Крапива кончилась. Передо мной был неширокий ручей, а сразу за ним отвесным обрывом высотой метра в два начинался холм. Луна светила мне в спину и отражалась в быстро бегущей воде ручья. Я вспомнил, что здесь, по Виталиным словам, водятся выдры. Мне даже почудилось, что кто-то мохнатый и юркий выпрыгнул из воды и побежал в заросли крапивы. От этого я вздрогнул и замер в нерешительности. Ведь выдры, если им захочется, могут очень серьёзно укусить. Но потом я подумал, что все выдры ночью спят. А зачем тебе кого-то кусать, если ты спишь? От этой мысли я успокоился.
Ручей был неширокий, и его вполне возможно было перепрыгнуть. Так я и решил поступить. Я сделал шаг назад, потом оттолкнулся левой ногой и прыгнул. Ручей перелетел, но почва за ним была настолько влажной и мягкой, что я провалился в неё по щиколотку. Испачкался основательно, но зато передо мной теперь оставалась лишь одна преграда – двухметровый обрыв. Перед тем, как преодолеть её, я решил покурить. Я вынул пачку из кармана, но, увидев, что там осталось всего лишь пять сигарет, подумал, что покурить можно и потом. Спрятав сигареты, я подошёл к обрыву.

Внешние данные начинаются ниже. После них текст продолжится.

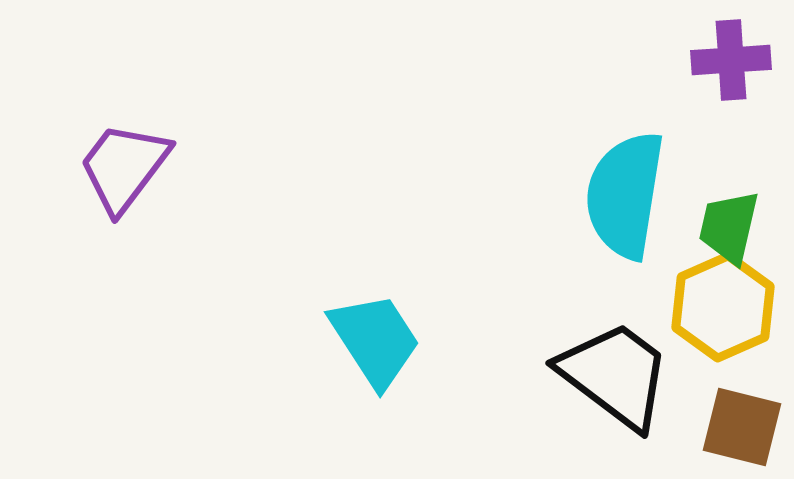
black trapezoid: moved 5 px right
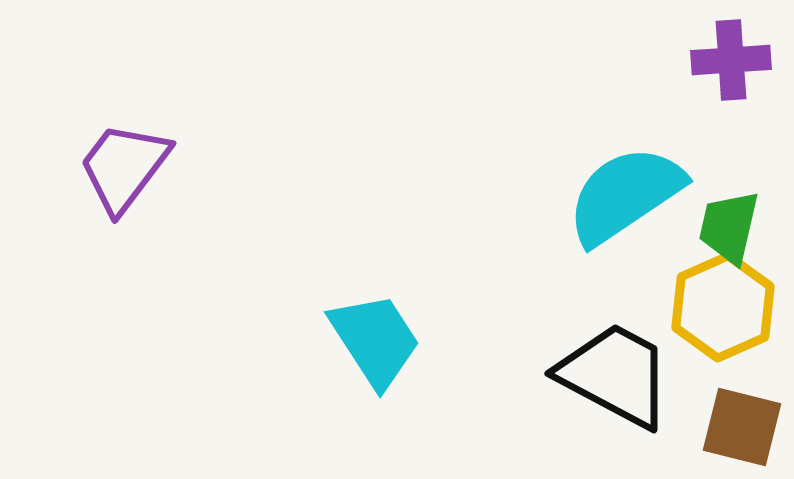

Я постоял немного, примеряясь, как его лучше преодолеть. Потом я подпрыгнул, ухватился руками за траву, растущую по краю обрыва, и попытался подтянуться на руках, упираясь ногами в рыхлую почву. Но трава вырвалась под тяжестью моего веса, и я упал вниз. Не видя другого пути, я повторял такие попытки снова и снова, пока, наконец, не вскарабкался наверх.
Одежда моя была выпачкана, тело изнурено и исцарапано, однако сам я был доволен. Я уселся на траву, свесил ноги с обрыва и закурил. Я смотрел на блестящую полоску ручья, тёмные заросли крапивы, корявые силуэты деревьев и с наслаждением втягивал в себя дым, думая, что всё это осталось позади. Докурив сигарету, я выбросил её щелчком. Красная точка окурка взлетела в небо, описала крутую дугу, упала в ручей, пшикнула и погасла. Я поднялся и направился вверх по склону холма. Неживой синий свет неестественно большой звезды был у меня прямо перед лицом.

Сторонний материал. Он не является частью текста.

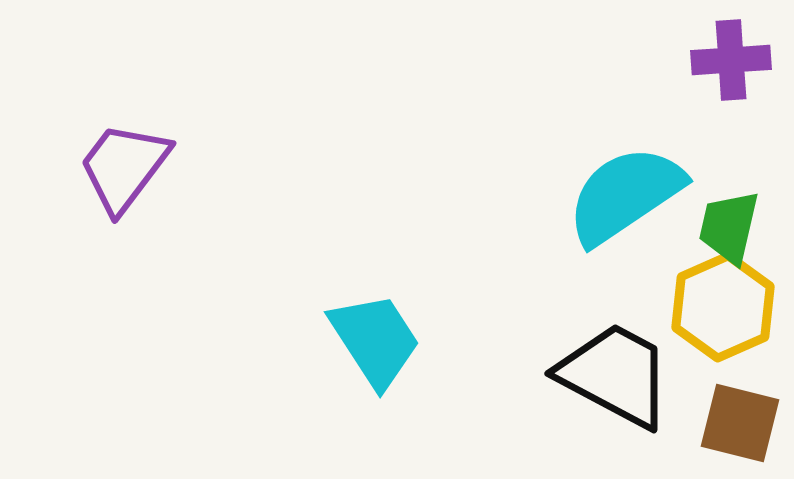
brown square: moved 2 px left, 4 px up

Воздух своей странной свежестью будто сам двигал меня, и каждый шаг, несмотря на довольно крутые склоны холма и изнурительные физические упражнения перед этим, придавал сил. Рождалось ощущение, будто идёшь по земле босиком и босыми стопами впитываешь не только поверхность земли, но и её недра, скрытую в них суть. И звёзды смотрели своими мёртвыми глазами мне прямо в лицо, отчего становилось только легче. Это продолжалось ровно тридцать четыре секунды, и прервано было самым безобразным способом.
Напряжённо и энергично шагая к вершине холма, я поскользнулся на чём-то и упал. В лицо ударил свежий запах степной травы, который вскоре сменился совершенно иным запахом, более резким, но совершенно не свежим. Я поднялся, стараясь разглядеть, что стало причиной моего падения. Прямо перед ногами глаза различили характерно смятый газетный лист, с которого, улыбаясь, смотрел президент в лётном шлеме. Крупная чёрная надпись на газетном листе гласила: «Аргументы и факты». Далее глаза различили и причину падения, которая частично осталась на кроссовке и наполняла воздух своим специфическим запахом. Сразу вспомнился Виталя. «Дай мне, Федя, газету. Я её читать буду. Последние известия всякие. У меня глаза молодые, как у кошки!» – передразнил я его про себя, а вслух тихонько выругался. Для чего на самом деле Витале понадобилась газета, становилось ясным как день, и повергало в расстройство ввиду испачканных кроссовок.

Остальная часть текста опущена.